* [SOURCE DOCUMENT]:
--------------------------------
Gum lac resin5parts.
Potassium bisulphate3parts.

These are to be thoroughly incorporated, forced into steel moulds (containing the central carbon core) at a temperature of 100° C. (212° Fahr.), under a pressure of 300 atmospheres, say 4,500 lbs. to the square inch.

No. 3.

Barbier and Leclanché's Patent.

Manganese dioxide49parts.
Graphite44parts.
Pitch ("brai gras")9parts.
Sulphurparts.
Waterparts.

The materials having been reduced to fine powder, and the proportion of water stated having been added, are intimately mixed together by hand or mechanically. The moist mixture is moulded at the ordinary temperature, either by a simple compressing press, or by a press in which two pistons moving towards each other compress the block on two opposite faces; or the mixture may be compressed by drawing, as in the manufacture of electric light carbon. After compression, the products are sufficiently solid to be manipulated. They are then put in a stove, or oven, the temperature of which is gradually raised to about 350° C. (about 662° Fahr.); a temperature which is insufficient to decompose the depolarising substance (manganese dioxide), but sufficient to drive out first the volatile parts of the agglomerating material, and then to transform its fixed parts in a body unattackable by the ammonia of the cell. During the gradual heating, or baking, which lasts about two hours, what remains of the water in the agglomerate is driven off; then come the more volatile oils contained in the pitch, and finally the sulphur. The sulphur is added to the mixture, not as an agglomerative, but as a chemical re-agent (and this is a characteristic feature in the invention), acting on what remains of the pitch, as it acts on all carbo-hydrides at a high temperature, transforming it partially into volatile sulphuretted compounds, which are expelled by the heat, and partially into a fixed and unattackable body, somewhat similar to vulcanite. The action of the sulphur on the pitch can very well be likened to its

action on caoutchouc (which is likewise a hydro-carbon) during the process of vulcanisation.
--------------------------------
* [STORED DATA]:
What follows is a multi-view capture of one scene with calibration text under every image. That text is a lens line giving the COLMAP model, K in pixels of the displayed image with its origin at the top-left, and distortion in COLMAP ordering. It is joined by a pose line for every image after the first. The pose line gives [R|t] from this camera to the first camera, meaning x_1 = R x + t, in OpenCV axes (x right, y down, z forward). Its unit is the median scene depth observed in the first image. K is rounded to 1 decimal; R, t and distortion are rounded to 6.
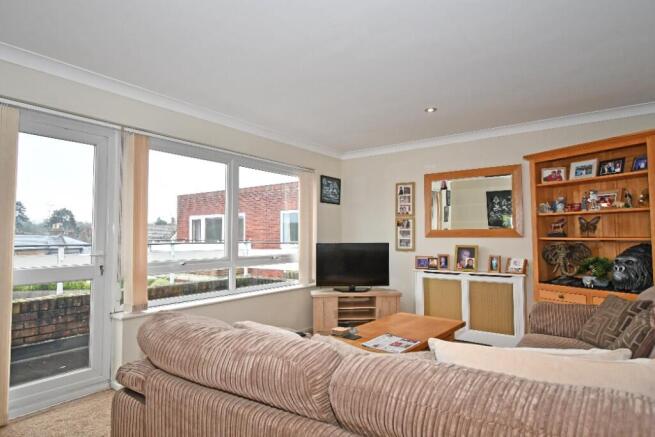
--------------------------------
* [WHAT TO WORK ON]:
(a) Translate this sentence from the passage on molding depolarizer blocks into Spanish: "After compression, the products are sufficiently solid to be manipulated."
(b) Duplicate the stretch of the passage on molding depolarizer blocks from "Potassium bisulphate3parts." through "Graphite44parts.".
(c) Pick up the passage on molding depolarizer blocks after its final sentence and carry it forward.

* [ANSWERS BY TASK]:
(a) Después de la compresión, los productos son lo bastante sólidos como para poder manipularlos.

(b)
Potassium bisulphate3parts.

These are to be thoroughly incorporated, forced into steel moulds (containing the central carbon core) at a temperature of 100° C. (212° Fahr.), under a pressure of 300 atmospheres, say 4,500 lbs. to the square inch.

No. 3.

Barbier and Leclanché's Patent.

Manganese dioxide49parts.
Graphite44parts.

(c)
Fig. 9.

These agglomerate blocks, however prepared, are placed in glass or porcelain containing vessels, as shown in [Fig. 9], with a rod of zinc, separated from actual contact with the carbon by means of a couple of crossed indiarubber bands, which serve at the same time to hold the zinc rods upright. The exciting solution, as in the case of the ordinary Leclanché consists in a solution of ammonium chloride.

Among the various advantages claimed for the agglomerate form of Leclanché over the ordinary type, may be mentioned the following:—

1st.—The depolarising power of the manganese oxide is used to the best advantage, and that, owing to this, the electro-motive force of the battery is kept at the same point.

2nd.—That, owing to the absence of the porous cell, there is less internal resistance in the battery and therefore more available current.

3rd.—That the resistance of the battery remains pretty constant, whatever work be put upon it.

4th.—That, owing to the fact that the liquid comes into contact with both elements immediately, the battery is ready for use directly on being charged.

5th.—That the renewal or recharging is exceedingly easy, since the elements can be removed together, fresh solution added, or new depolarising blocks substituted.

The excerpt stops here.